Content starts

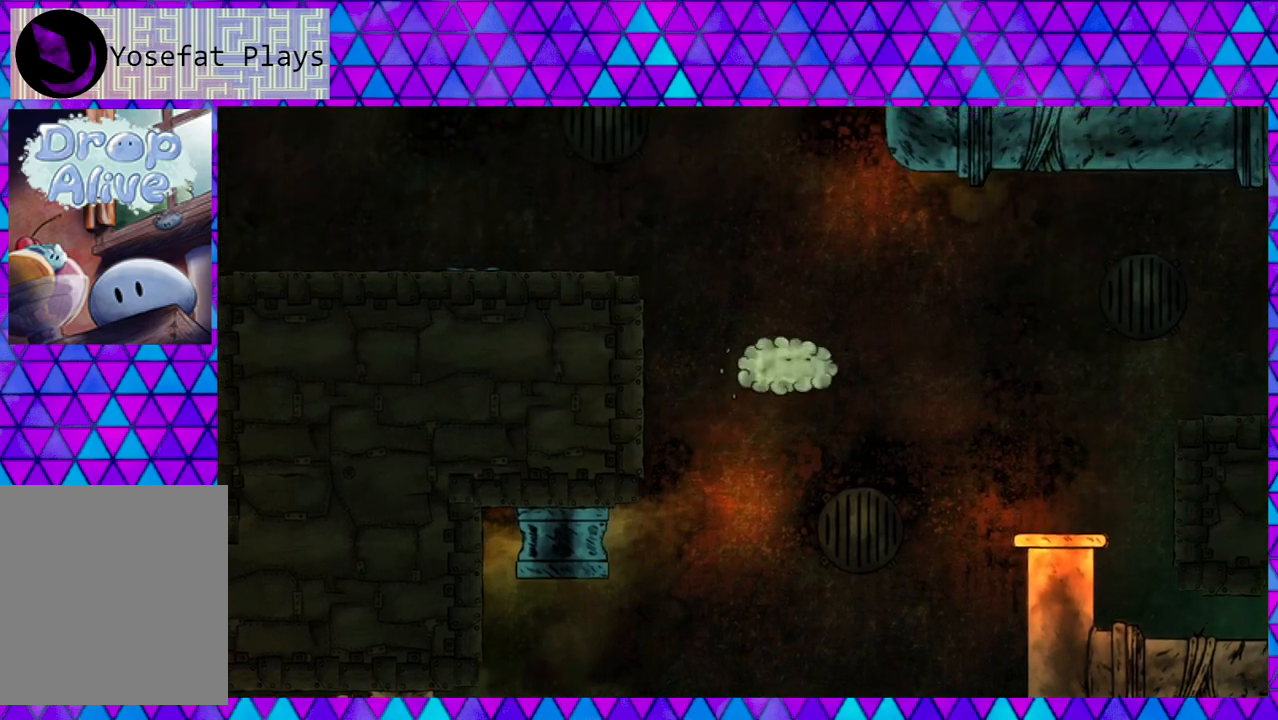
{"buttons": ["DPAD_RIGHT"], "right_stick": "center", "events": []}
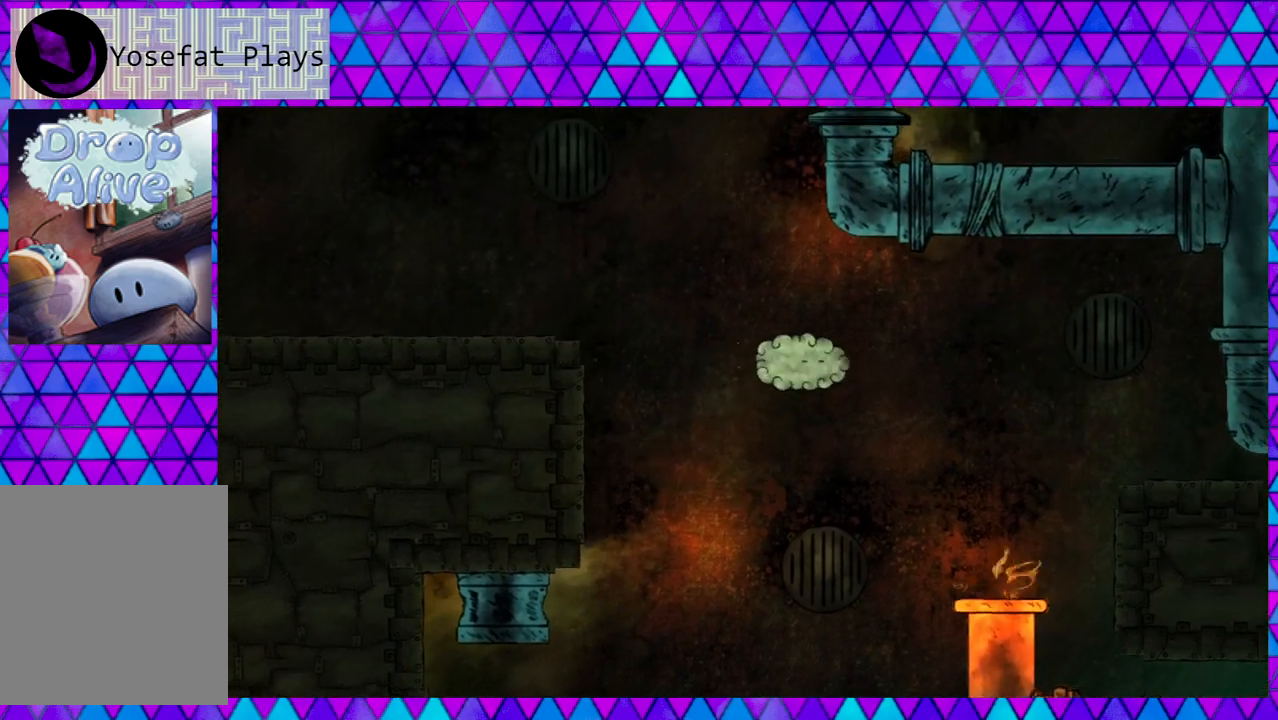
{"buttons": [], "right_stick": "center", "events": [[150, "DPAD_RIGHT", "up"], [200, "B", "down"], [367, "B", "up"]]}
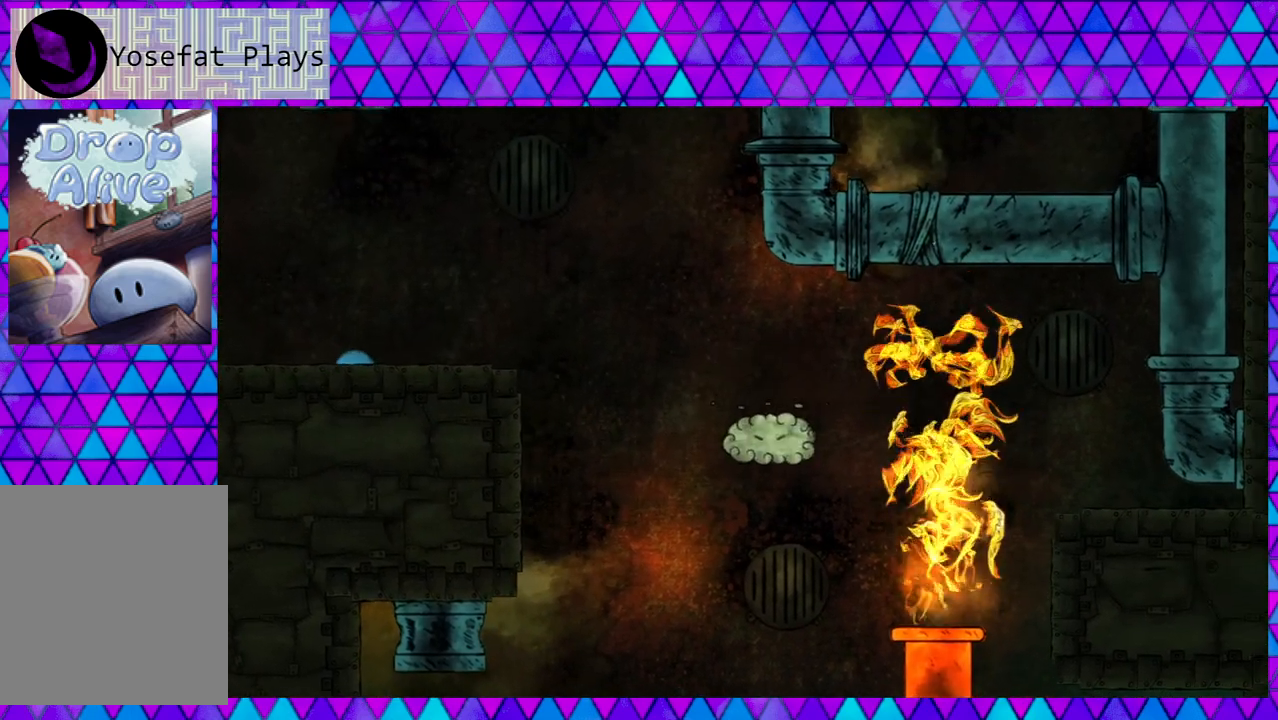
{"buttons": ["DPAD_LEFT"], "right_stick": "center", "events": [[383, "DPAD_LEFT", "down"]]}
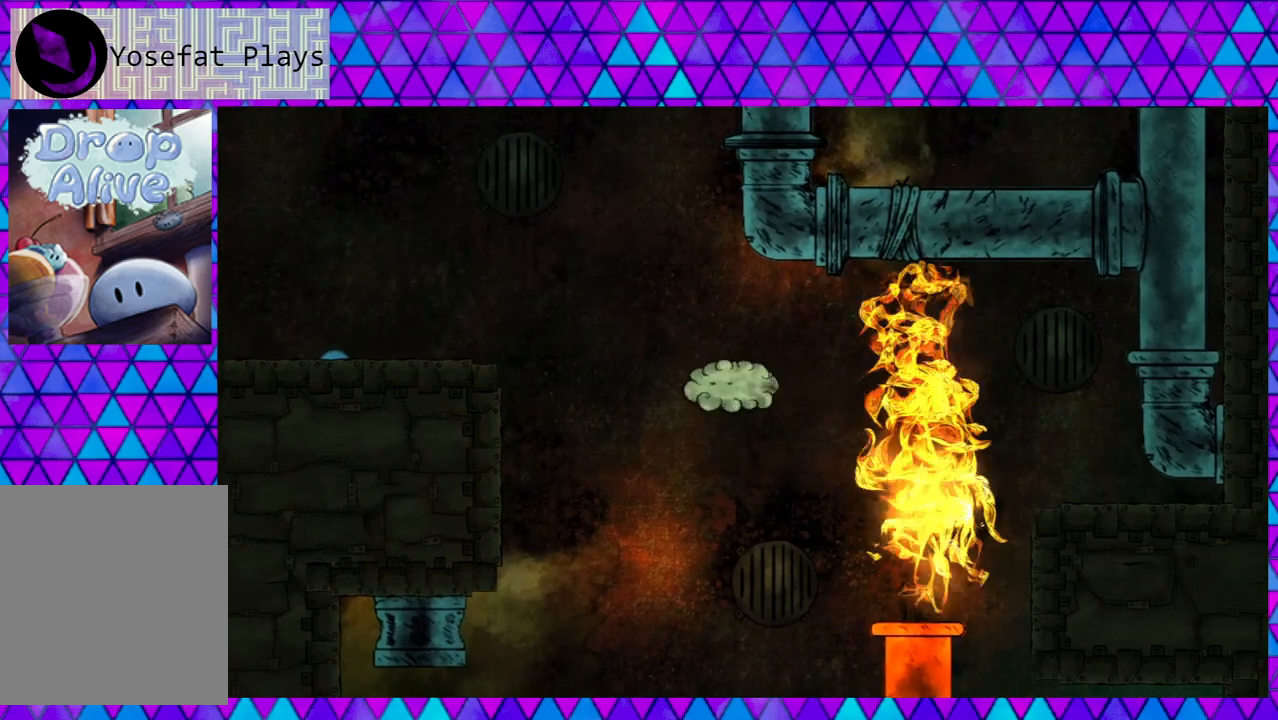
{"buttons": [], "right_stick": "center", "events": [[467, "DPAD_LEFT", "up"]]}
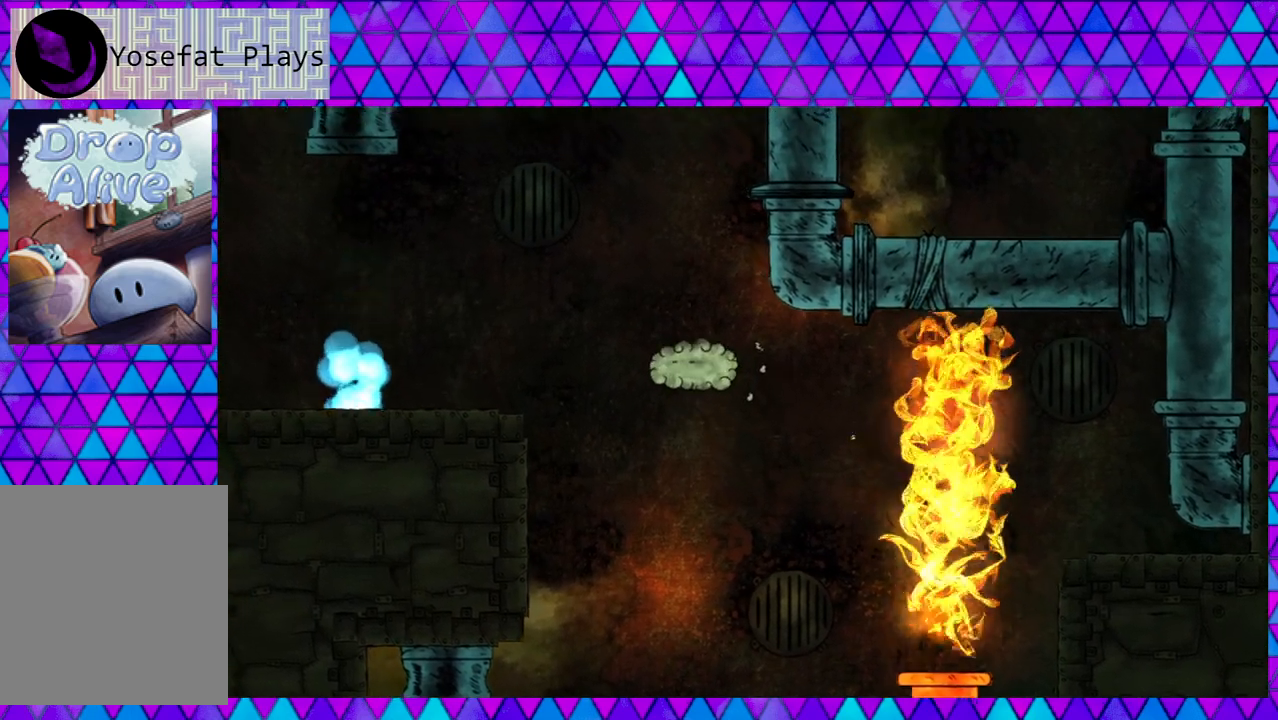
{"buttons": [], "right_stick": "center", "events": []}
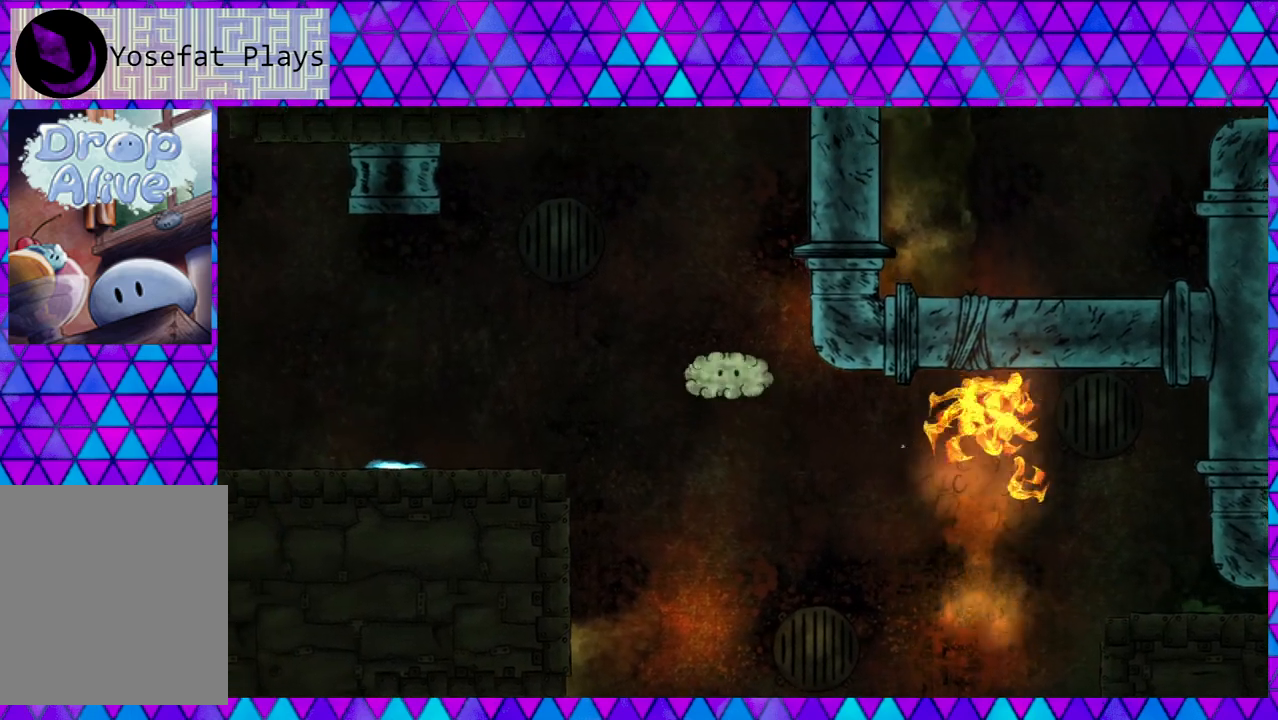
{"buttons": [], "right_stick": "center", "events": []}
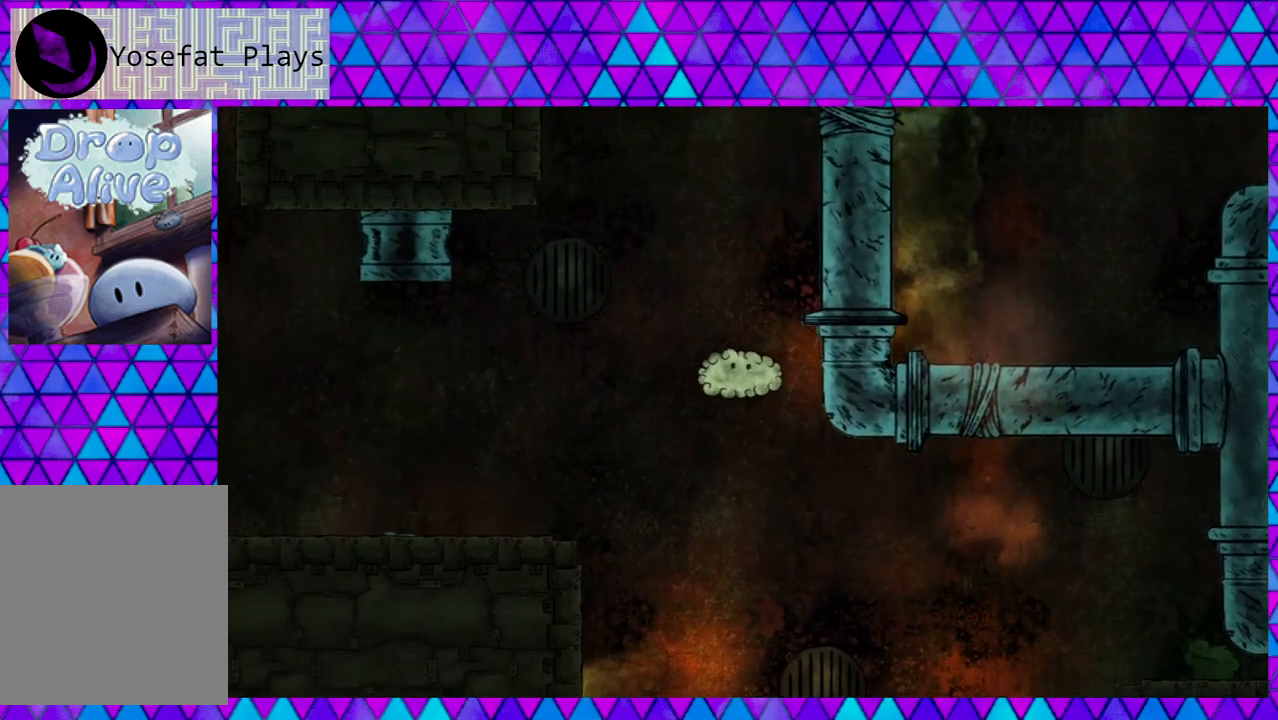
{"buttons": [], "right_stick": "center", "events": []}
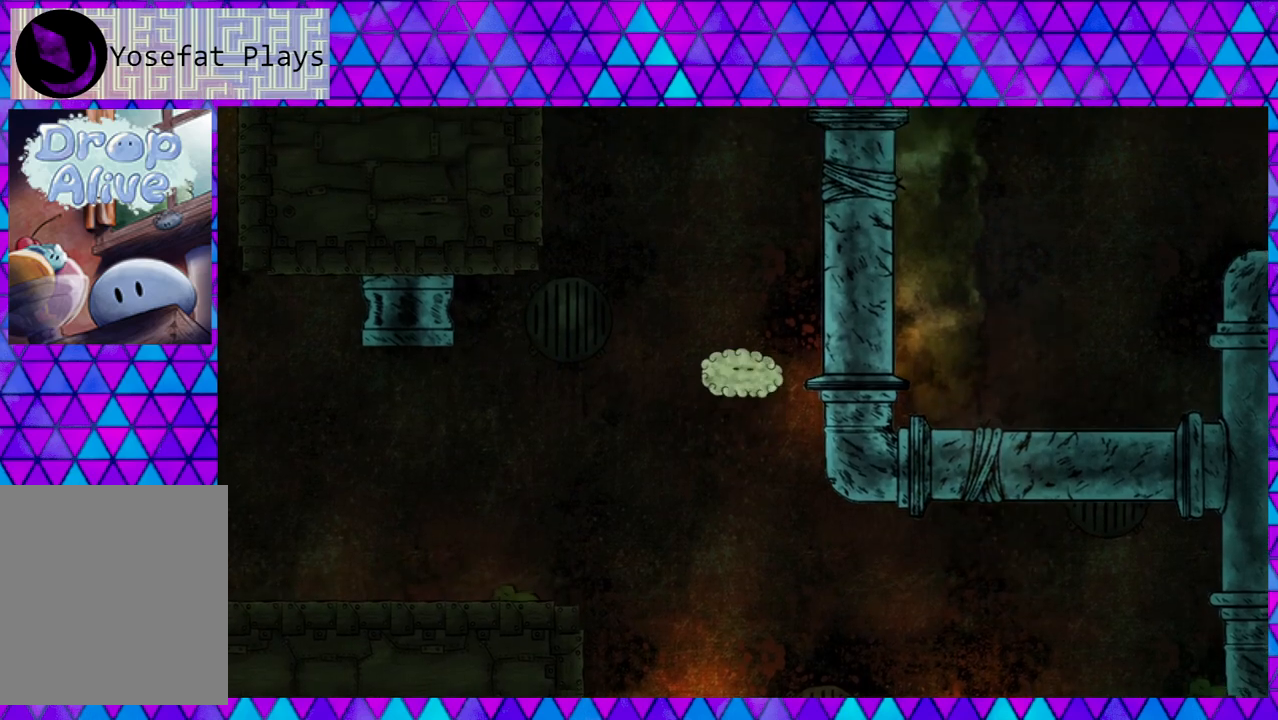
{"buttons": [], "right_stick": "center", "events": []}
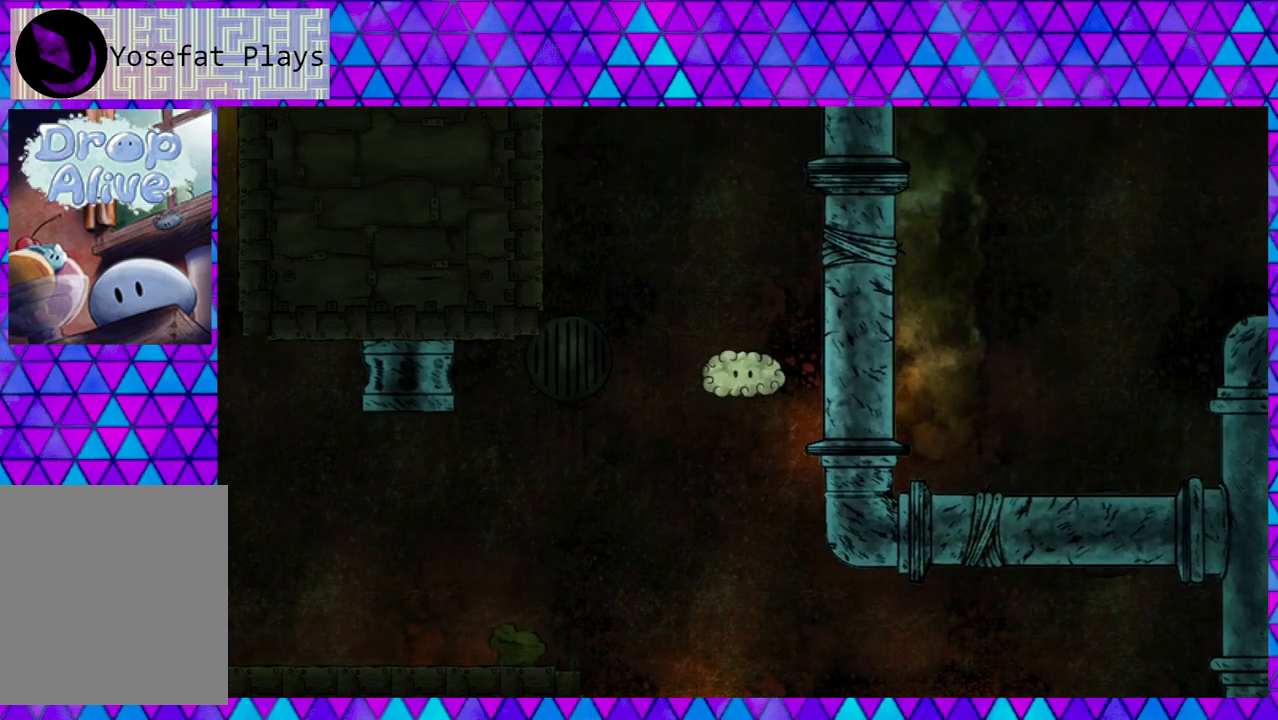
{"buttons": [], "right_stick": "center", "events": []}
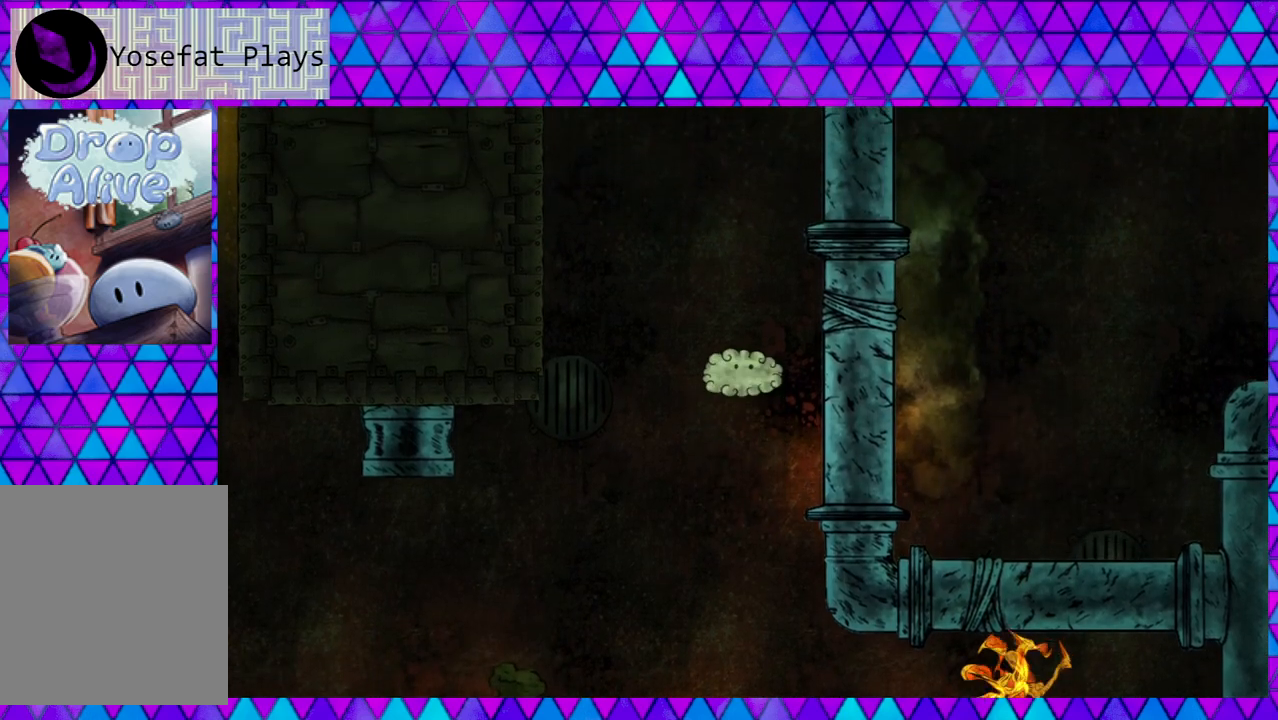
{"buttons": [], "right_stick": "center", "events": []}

Content ends

* **About this task**
For every entry, return its exact wording and leave out any image.

* **Result of this task**
{"buttons": ["DPAD_RIGHT"], "right_stick": "center", "events": []}
{"buttons": [], "right_stick": "center", "events": [[150, "DPAD_RIGHT", "up"], [200, "B", "down"], [367, "B", "up"]]}
{"buttons": ["DPAD_LEFT"], "right_stick": "center", "events": [[383, "DPAD_LEFT", "down"]]}
{"buttons": [], "right_stick": "center", "events": [[467, "DPAD_LEFT", "up"]]}
{"buttons": [], "right_stick": "center", "events": []}
{"buttons": [], "right_stick": "center", "events": []}
{"buttons": [], "right_stick": "center", "events": []}
{"buttons": [], "right_stick": "center", "events": []}
{"buttons": [], "right_stick": "center", "events": []}
{"buttons": [], "right_stick": "center", "events": []}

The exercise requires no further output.